Prima di tutto voglio darti una buona notizia, come si fa per convenzione in queste occasioni: il quotidiano leghista "La Padania" in questi giorni ha elogiato il tuo grande coraggio.
Se invece penso ad una cattiva notizia, non saprei da dove iniziare.
Caro Giancarlo quel limite che separava i Siani dai Gionta, lo Stato dall'Antistato, l'onestà dall'illegalità, il coraggio dall'omertà, l'etica ed i buoni principi dalla violenza ed il malaffare... oggi non esiste più.
Non esiste più un boss senza un politico di riferimento, o viceversa.
La collusione, la corruzione ed il malcostume generale non sono più eccezioni, peccati originali o mali estremi, sono il pane quotidiano di cui si ciba questa nostra terra perversa ed inquinata.
Non esiste più un giorno senza monnezza, accatastata in pendant col Vesuvio, al posto del mare oggi ci sono le fogne.
Il nostro ossigeno si chiama diossina, la nostra luce si chiama termovalorizzatore, la nostra etichetta si chiama indifferenza, la nostra speranza si chiama Inferno.
Caro Giancarlo sei diventato una scuola, un film, una strada, un premio, il simbolo dei giornalisti precari... ma la tua Fortapasc ancora non è diventata la polvere che accarezza la tua salma.
La tua Fortapasc riposa e riposa ancora: non ha più né occhi per piangere, né sogni per dormire.
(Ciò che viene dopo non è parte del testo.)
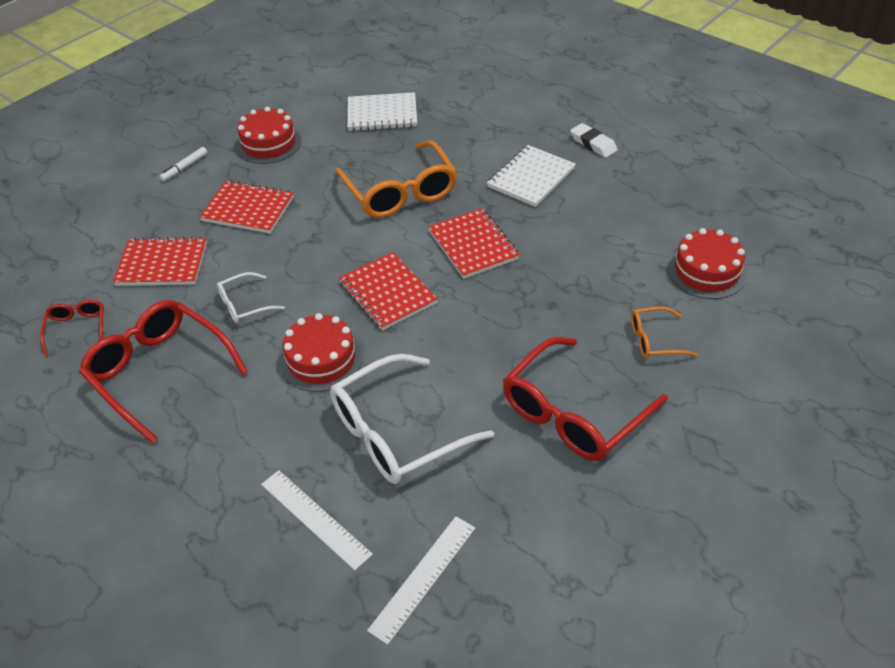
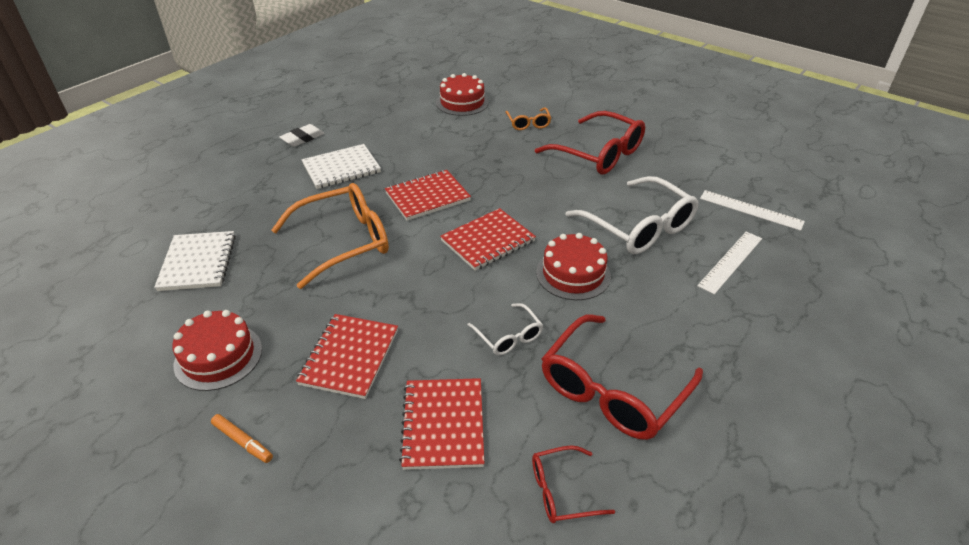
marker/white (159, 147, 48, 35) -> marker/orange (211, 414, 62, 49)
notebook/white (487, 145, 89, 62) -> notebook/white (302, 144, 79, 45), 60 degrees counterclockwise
Non ha più giorni per vivere, né motivi per sopravvivere. Come un mare senza onde e senza pesci: è una perenne calma apparente.
Caro Giancarlo a te che sei morto per scrivere, ma forse anche per vivere.
Oggi dopo 25 anni dalla tua morte mi chiedo: a cosa è servito morire se la verità, in fondo, si è dimostrata solo una fottuta ed invincibile brutta bestia.
Caro Giancarlo riposa in pace.
Mi dispiace, ma per Fortapasc non è mai finita.